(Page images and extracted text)
-------------------------
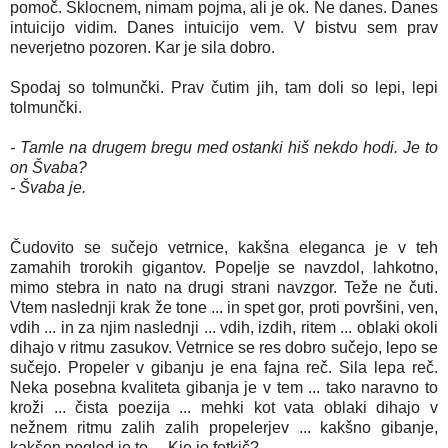
pomoč. Šklocnem, nimam pojma, ali je ok. Ne danes. Danes
intuicijo vidim. Danes intuicijo vem. V bistvu sem prav
neverjetno pozoren. Kar je sila dobro.
Spodaj so tolmunčki. Prav čutim jih, tam doli so lepi, lepi
tolmunčki.
- Tamle na drugem bregu med ostanki hiš nekdo hodi. Je to
on Švaba?
- Švaba je.
Čudovito se sučejo vetrnice, kakšna eleganca je v teh
zamahih trorokih gigantov. Popelje se navzdol, lahkotno,
mimo stebra in nato na drugi strani navzgor. Teže ne čuti.
Vtem naslednji krak že tone ... in spet gor, proti površini, ven,
vdih ... in za njim naslednji ... vdih, izdih, ritem ... oblaki okoli
dihajo v ritmu zasukov. Vetrnice se res dobro sučejo, lepo se
sučejo. Propeler v gibanju je ena fajna reč. Sila lepa reč.
Neka posebna kvaliteta gibanja je v tem ... tako naravno to
kroži ... čista poezija ... mehki kot vata oblaki dihajo v
nežnem ritmu zalih zalih propelerjev ... kakšno gibanje,
kakšen pogled je to ... Kje je fotkič?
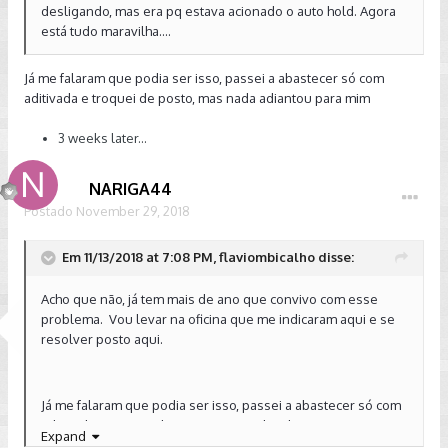
desligando, mas era pq estava acionado o auto hold. Agora
sentia uma falha/perda de potência em algumas situações.
está tudo maravilha....
Mas de repente pode ter relação com a "contaminação" na
câmara de combustão e/ou sistema de injeção, sei lá, não sei
se estou falando besteira....
Já me falaram que podia ser isso, passei a abastecer só com
aditivada e troquei de posto, mas nada adiantou para mim
3 weeks later...
NARIGA44
Postado
November 29, 2018
Em 11/13/2018 at 7:08 PM, flaviombicalho disse:
Acho que não, já tem mais de ano que convivo com esse
problema. Vou levar na oficina que me indicaram aqui e se
resolver posto aqui.
Já me falaram que podia ser isso, passei a abastecer só com
aditivada e troquei de posto, mas nada adiantou para mim
Expand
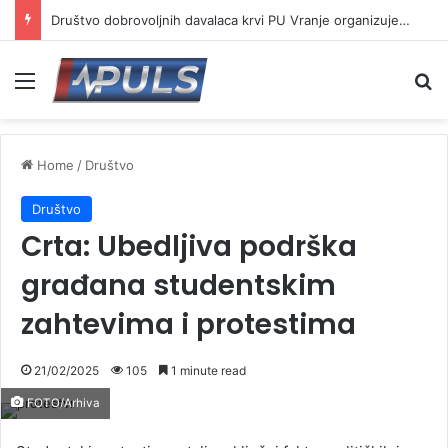
Društvo dobrovoljnih davalaca krvi PU Vranje organizuje akciju na Besnoj kobili
Menu
Se
Home
/
Društvo
Društvo
Crta: Ubedljiva podrška
građana studentskim
zahtevima i protestima
21/02/2025
105
1 minute read
FOTO/Arhiva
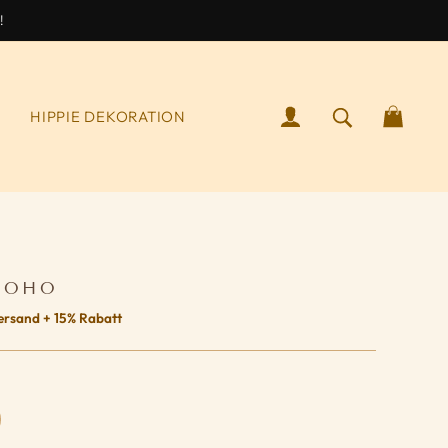
!
ANMELDEN
SUCHEN NA
WAR
S
HIPPIE DEKORATION
BOHO
ersand + 15% Rabatt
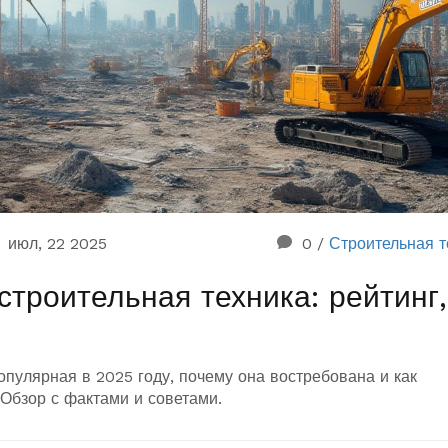
июл, 22 2025
0
/
Строительная т
троительная техника: рейтинг,
опулярная в 2025 году, почему она востребована и как
 Обзор с фактами и советами.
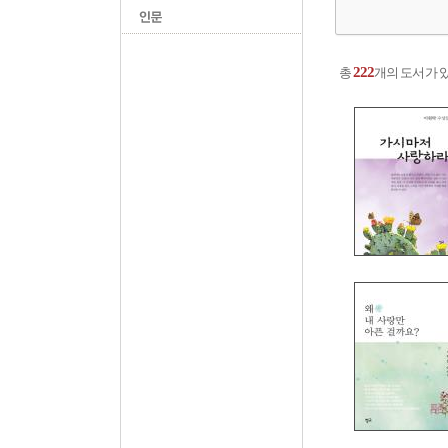
222
총
개의 도서가 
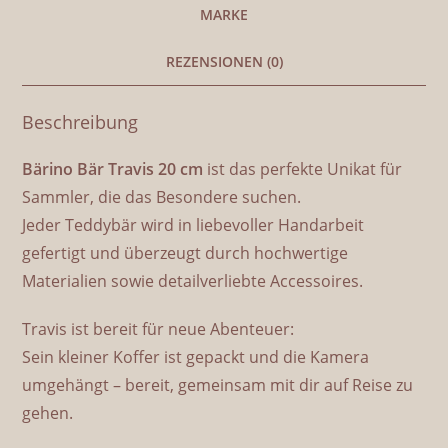
Zuhause gefunden adoptiert
Bärino Igel Wilburg 18 cm Künstlerbär
Kaufen
Produkt-Kategorien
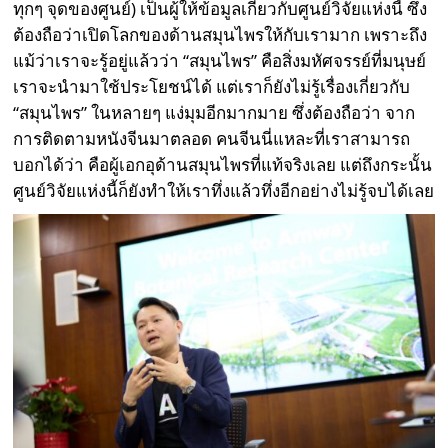
ทุกๆ จุดของศูนย์) เป็นผู้ให้ข้อมูลเกี่ยวกับศูนย์วิจัยแห่งนี้ ซึ่ง
ต้องถือว่าเปิดโลกของด้านสมุนไพรให้กับเรามาก เพราะถึง
แม้ว่าเราจะรู้อยู่แล้วว่า “สมุนไพร” คือสิ่งมหัศจรรย์ที่มนุษย์
เราจะนำมาใช้ประโยชน์ได้ แต่เราก็ยังไม่รู้เรื่องเกี่ยวกับ
“สมุนไพร” ในหลายๆ แง่มุมอีกมากมาย ซึ่งต้องถือว่า จาก
การติดตามหนังจีนมาตลอด คนจีนนี่แหละที่เราสามารถ
บอกได้ว่า คือผู้เอกอุด้านสมุนไพรที่แท้จริงเลย แต่ถึงกระนั้น
ศูนย์วิจัยแห่งนี้ก็ยังทำให้เราทึ่งแล้วทึ่งอีกอย่างไม่รู้จบได้เลย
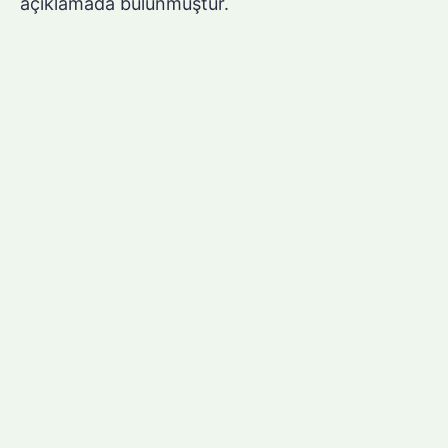
açıklamada bulunmuştur.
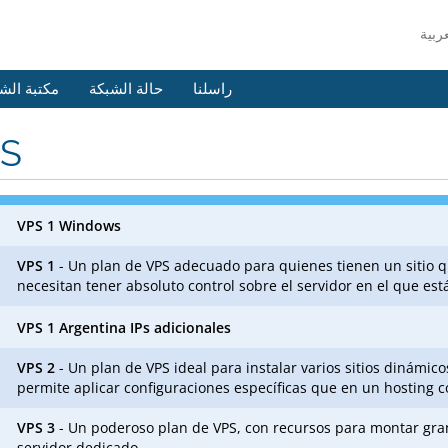
راسلنا
حالة الشبكة
مكتبة الش
S
VPS 1 Windows
VPS 1
- Un plan de VPS adecuado para quienes tienen un sitio q
necesitan tener absoluto control sobre el servidor en el que est
VPS 1 Argentina IPs adicionales
VPS 2
- Un plan de VPS ideal para instalar varios sitios dinámicos
permite aplicar configuraciones específicas que en un hosting 
VPS 3
- Un poderoso plan de VPS, con recursos para montar gran
servidor dedicado.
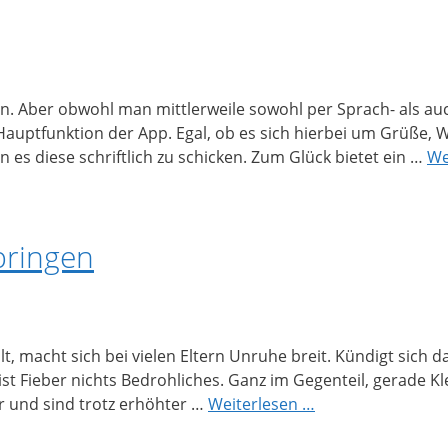
n. Aber obwohl man mittlerweile sowohl per Sprach- als au
Hauptfunktion der App. Egal, ob es sich hierbei um Grüße, W
es diese schriftlich zu schicken. Zum Glück bietet ein …
We
bringen
, macht sich bei vielen Eltern Unruhe breit. Kündigt sich d
st Fieber nichts Bedrohliches. Ganz im Gegenteil, gerade Kl
r und sind trotz erhöhter …
Weiterlesen …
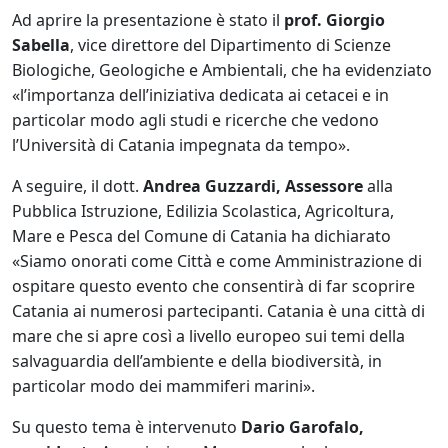
Ad aprire la presentazione è stato il
prof. Giorgio
Sabella
, vice direttore del Dipartimento di Scienze
Biologiche, Geologiche e Ambientali, che ha evidenziato
«l’importanza dell’iniziativa dedicata ai cetacei e in
particolar modo agli studi e ricerche che vedono
l’Università di Catania impegnata da tempo».
A seguire, il dott.
Andrea Guzzardi, Assessore
alla
Pubblica Istruzione, Edilizia Scolastica, Agricoltura,
Mare e Pesca del Comune di Catania ha dichiarato
«Siamo onorati come Città e come Amministrazione di
ospitare questo evento che consentirà di far scoprire
Catania ai numerosi partecipanti. Catania è una città di
mare che si apre così a livello europeo sui temi della
salvaguardia dell’ambiente e della biodiversità, in
particolar modo dei mammiferi marini».
Su questo tema è intervenuto
Dario Garofalo,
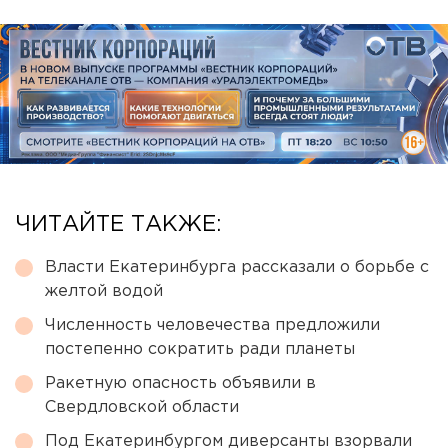
ЧИТАЙТЕ ТАКЖЕ:
Власти Екатеринбурга рассказали о борьбе с
желтой водой
Численность человечества предложили
постепенно сократить ради планеты
Ракетную опасность объявили в
Свердловской области
Под Екатеринбургом диверсанты взорвали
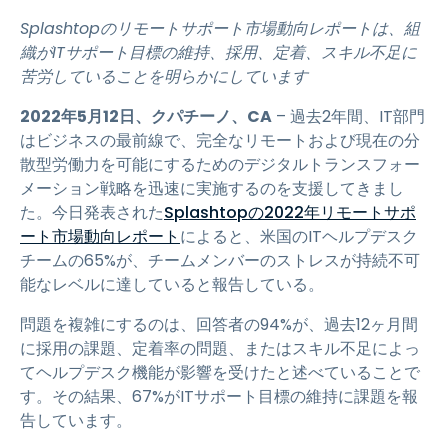
Splashtopのリモートサポート市場動向レポートは、組
織がITサポート目標の維持、採用、定着、スキル不足に
苦労していることを明らかにしています
2022年5月12日、クパチーノ、CA
– 過去2年間、IT部門
はビジネスの最前線で、完全なリモートおよび現在の分
散型労働力を可能にするためのデジタルトランスフォー
メーション戦略を迅速に実施するのを支援してきまし
た。今日発表された
Splashtopの2022年リモートサポ
ート市場動向レポート
によると、米国のITヘルプデスク
チームの65%が、チームメンバーのストレスが持続不可
能なレベルに達していると報告している。
問題を複雑にするのは、回答者の94%が、過去12ヶ月間
に採用の課題、定着率の問題、またはスキル不足によっ
てヘルプデスク機能が影響を受けたと述べていることで
す。その結果、67%がITサポート目標の維持に課題を報
告しています。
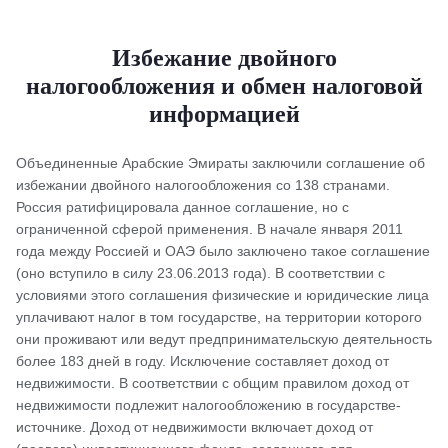
Избежание двойного
налогообложения и обмен налоговой
информацией
Объединенные Арабские Эмираты заключили соглашение об
избежании двойного налогообложения со 138 странами.
Россия ратифицировала данное соглашение, но с
ограниченной сферой применения. В начале января 2011
года между Россией и ОАЭ было заключено такое соглашение
(оно вступило в силу 23.06.2013 года). В соответствии с
условиями этого соглашения физические и юридические лица
уплачивают налог в том государстве, на территории которого
они проживают или ведут предпринимательскую деятельность
более 183 дней в году. Исключение составляет доход от
недвижимости. В соответствии с общим правилом доход от
недвижимости подлежит налогообложению в государстве-
источнике. Доход от недвижимости включает доход от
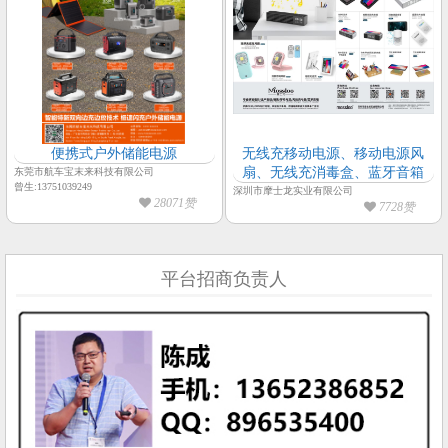
便携式户外储能电源
无线充移动电源、移动电源风
扇、无线充消毒盒、蓝牙音箱
东莞市航车宝末来科技有限公司
曾生:13751039249
深圳市摩士龙实业有限公司
28071赞
7728赞
平台招商负责人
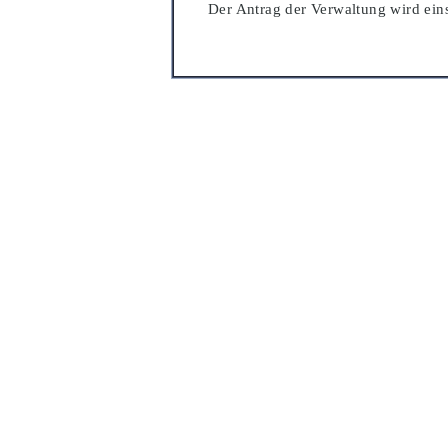
Der Antrag der Verwaltung wird e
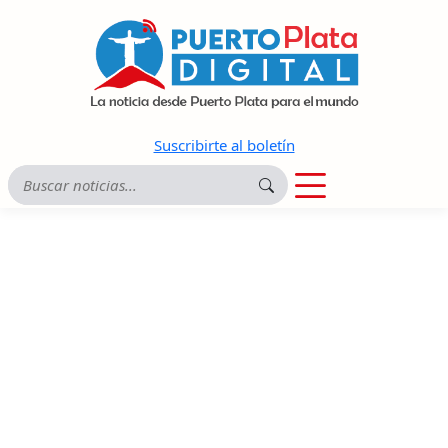
Suscribirte al boletín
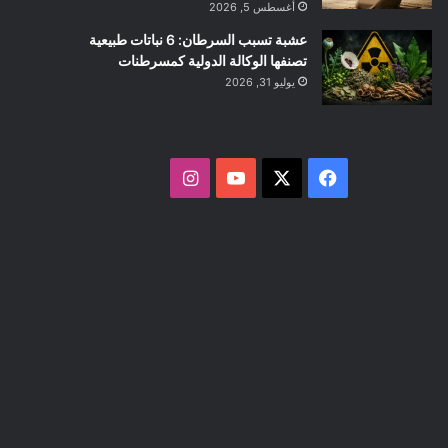
أغسطس 5, 2026
عشبة تسبب السرطان: 6 نباتات طبيعية
تصنفها الوكالة الدولية كمسرطنات
يوليو 31, 2026
ف
ا
ي
X
Y
ن
س
o
س
ب
u
ت
و
T
ق
ك
u
ر
b
ا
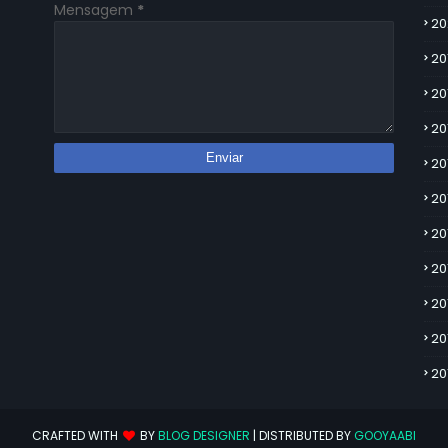
Mensagem
*
20
20
20
20
20
20
20
20
20
20
20
CRAFTED WITH
BY
BLOG DESIGNER
| DISTRIBUTED BY
GOOYAABI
-------------------------
DIRECTIVE:
Change every "aditivada" in the extracted text of the data to "gasolina comum". Write out that text again with nothing else altered and the pictures omitted.

ANSWER SPACE:
pomoč. Šklocnem, nimam pojma, ali je ok. Ne danes. Danes
intuicijo vidim. Danes intuicijo vem. V bistvu sem prav
neverjetno pozoren. Kar je sila dobro.
Spodaj so tolmunčki. Prav čutim jih, tam doli so lepi, lepi
tolmunčki.
- Tamle na drugem bregu med ostanki hiš nekdo hodi. Je to
on Švaba?
- Švaba je.
Čudovito se sučejo vetrnice, kakšna eleganca je v teh
zamahih trorokih gigantov. Popelje se navzdol, lahkotno,
mimo stebra in nato na drugi strani navzgor. Teže ne čuti.
Vtem naslednji krak že tone ... in spet gor, proti površini, ven,
vdih ... in za njim naslednji ... vdih, izdih, ritem ... oblaki okoli
dihajo v ritmu zasukov. Vetrnice se res dobro sučejo, lepo se
sučejo. Propeler v gibanju je ena fajna reč. Sila lepa reč.
Neka posebna kvaliteta gibanja je v tem ... tako naravno to
kroži ... čista poezija ... mehki kot vata oblaki dihajo v
nežnem ritmu zalih zalih propelerjev ... kakšno gibanje,
kakšen pogled je to ... Kje je fotkič?
desligando, mas era pq estava acionado o auto hold. Agora
sentia uma falha/perda de potência em algumas situações.
está tudo maravilha....
Mas de repente pode ter relação com a "contaminação" na
câmara de combustão e/ou sistema de injeção, sei lá, não sei
se estou falando besteira....
Já me falaram que podia ser isso, passei a abastecer só com
gasolina comum e troquei de posto, mas nada adiantou para mim
3 weeks later...
NARIGA44
Postado
November 29, 2018
Em 11/13/2018 at 7:08 PM, flaviombicalho disse:
Acho que não, já tem mais de ano que convivo com esse
problema. Vou levar na oficina que me indicaram aqui e se
resolver posto aqui.
Já me falaram que podia ser isso, passei a abastecer só com
gasolina comum e troquei de posto, mas nada adiantou para mim
Expand
Društvo dobrovoljnih davalaca krvi PU Vranje organizuje akciju na Besnoj kobili
Menu
Se
Home
/
Društvo
Društvo
Crta: Ubedljiva podrška
građana studentskim
zahtevima i protestima
21/02/2025
105
1 minute read
FOTO/Arhiva
!
ANMELDEN
SUCHEN NA
WAR
S
HIPPIE DEKORATION
BOHO
ersand + 15% Rabatt
июл, 22 2025
0
/
Строительная т
троительная техника: рейтинг,
опулярная в 2025 году, почему она востребована и как
 Обзор с фактами и советами.
222
총
개의 도서가 
Zuhause gefunden adoptiert
Bärino Igel Wilburg 18 cm Künstlerbär
Kaufen
Produkt-Kategorien
ทุกๆ จุดของศูนย์) เป็นผู้ให้ข้อมูลเกี่ยวกับศูนย์วิจัยแห่งนี้ ซึ่ง
ต้องถือว่าเปิดโลกของด้านสมุนไพรให้กับเรามาก เพราะถึง
แม้ว่าเราจะรู้อยู่แล้วว่า “สมุนไพร” คือสิ่งมหัศจรรย์ที่มนุษย์
เราจะนำมาใช้ประโยชน์ได้ แต่เราก็ยังไม่รู้เรื่องเกี่ยวกับ
“สมุนไพร” ในหลายๆ แง่มุมอีกมากมาย ซึ่งต้องถือว่า จาก
การติดตามหนังจีนมาตลอด คนจีนนี่แหละที่เราสามารถ
บอกได้ว่า คือผู้เอกอุด้านสมุนไพรที่แท้จริงเลย แต่ถึงกระนั้น
ศูนย์วิจัยแห่งนี้ก็ยังทำให้เราทึ่งแล้วทึ่งอีกอย่างไม่รู้จบได้เลย
açıklamada bulunmuştur.
راسلنا
حالة الشبكة
مكتبة الش
S
VPS 1 Windows
VPS 1
- Un plan de VPS adecuado para quienes tienen un sitio q
necesitan tener absoluto control sobre el servidor en el que est
VPS 1 Argentina IPs adicionales
VPS 2
- Un plan de VPS ideal para instalar varios sitios dinámicos
permite aplicar configuraciones específicas que en un hosting 
VPS 3
- Un poderoso plan de VPS, con recursos para montar gran
servidor dedicado.
n. Aber obwohl man mittlerweile sowohl per Sprach- als au
Hauptfunktion der App. Egal, ob es sich hierbei um Grüße, W
es diese schriftlich zu schicken. Zum Glück bietet ein …
We
bringen
, macht sich bei vielen Eltern Unruhe breit. Kündigt sich d
st Fieber nichts Bedrohliches. Ganz im Gegenteil, gerade Kl
r und sind trotz erhöhter …
Weiterlesen …
Ad aprire la presentazione è stato il
prof. Giorgio
Sabella
, vice direttore del Dipartimento di Scienze
Biologiche, Geologiche e Ambientali, che ha evidenziato
«l’importanza dell’iniziativa dedicata ai cetacei e in
particolar modo agli studi e ricerche che vedono
l’Università di Catania impegnata da tempo».
A seguire, il dott.
Andrea Guzzardi, Assessore
alla
Pubblica Istruzione, Edilizia Scolastica, Agricoltura,
Mare e Pesca del Comune di Catania ha dichiarato
«Siamo onorati come Città e come Amministrazione di
ospitare questo evento che consentirà di far scoprire
Catania ai numerosi partecipanti. Catania è una città di
mare che si apre così a livello europeo sui temi della
salvaguardia dell’ambiente e della biodiversità, in
particolar modo dei mammiferi marini».
Su questo tema è intervenuto
Dario Garofalo,
ЧИТАЙТЕ ТАКЖЕ:
Власти Екатеринбурга рассказали о борьбе с
желтой водой
Численность человечества предложили
постепенно сократить ради планеты
Ракетную опасность объявили в
Свердловской области
Под Екатеринбургом диверсанты взорвали
Splashtopのリモートサポート市場動向レポートは、組
織がITサポート目標の維持、採用、定着、スキル不足に
苦労していることを明らかにしています
2022年5月12日、クパチーノ、CA
– 過去2年間、IT部門
はビジネスの最前線で、完全なリモートおよび現在の分
散型労働力を可能にするためのデジタルトランスフォー
メーション戦略を迅速に実施するのを支援してきまし
た。今日発表された
Splashtopの2022年リモートサポ
ート市場動向レポート
によると、米国のITヘルプデスク
チームの65%が、チームメンバーのストレスが持続不可
能なレベルに達していると報告している。
問題を複雑にするのは、回答者の94%が、過去12ヶ月間
に採用の課題、定着率の問題、またはスキル不足によっ
てヘルプデスク機能が影響を受けたと述べていることで
す。その結果、67%がITサポート目標の維持に課題を報
告しています。
Избежание двойного
налогообложения и обмен налоговой
информацией
Объединенные Арабские Эмираты заключили соглашение об
избежании двойного налогообложения со 138 странами.
Россия ратифицировала данное соглашение, но с
ограниченной сферой применения. В начале января 2011
года между Россией и ОАЭ было заключено такое соглашение
(оно вступило в силу 23.06.2013 года). В соответствии с
условиями этого соглашения физические и юридические лица
уплачивают налог в том государстве, на территории которого
они проживают или ведут предпринимательскую деятельность
более 183 дней в году. Исключение составляет доход от
недвижимости. В соответствии с общим правилом доход от
недвижимости подлежит налогообложению в государстве-
источнике. Доход от недвижимости включает доход от
便携式户外储能电源
无线充移动电源、移动电源风
扇、无线充消毒盒、蓝牙音箱
东莞市航车宝末来科技有限公司
曾生:13751039249
深圳市摩士龙实业有限公司
28071赞
7728赞
平台招商负责人
Der Antrag der Verwaltung wird e
Suscribirte al boletín
أغسطس 5, 2026
عشبة تسبب السرطان: 6 نباتات طبيعية
تصنفها الوكالة الدولية كمسرطنات
يوليو 31, 2026
ف
ا
ي
X
Y
ن
س
o
س
ب
u
ت
و
T
ق
ك
u
ر
b
ا
Mensagem
*
20
20
20
20
20
20
20
20
20
20
20
CRAFTED WITH
BY
BLOG DESIGNER
| DISTRIBUTED BY
GOOYAABI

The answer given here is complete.